▶ [Task directions]
Please give again, word for word, the line that contains "your next machine." and every line after it to the end of the data, with no other lines.

▶ [Dataset entries]

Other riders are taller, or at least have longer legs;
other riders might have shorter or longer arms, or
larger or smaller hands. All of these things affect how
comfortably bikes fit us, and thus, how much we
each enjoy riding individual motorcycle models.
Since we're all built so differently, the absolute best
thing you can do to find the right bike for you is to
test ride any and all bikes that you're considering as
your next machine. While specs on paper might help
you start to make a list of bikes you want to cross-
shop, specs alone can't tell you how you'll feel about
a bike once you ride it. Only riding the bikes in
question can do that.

▶ [Exercise output]
your next machine. While specs on paper might help
you start to make a list of bikes you want to cross-
shop, specs alone can't tell you how you'll feel about
a bike once you ride it. Only riding the bikes in
question can do that.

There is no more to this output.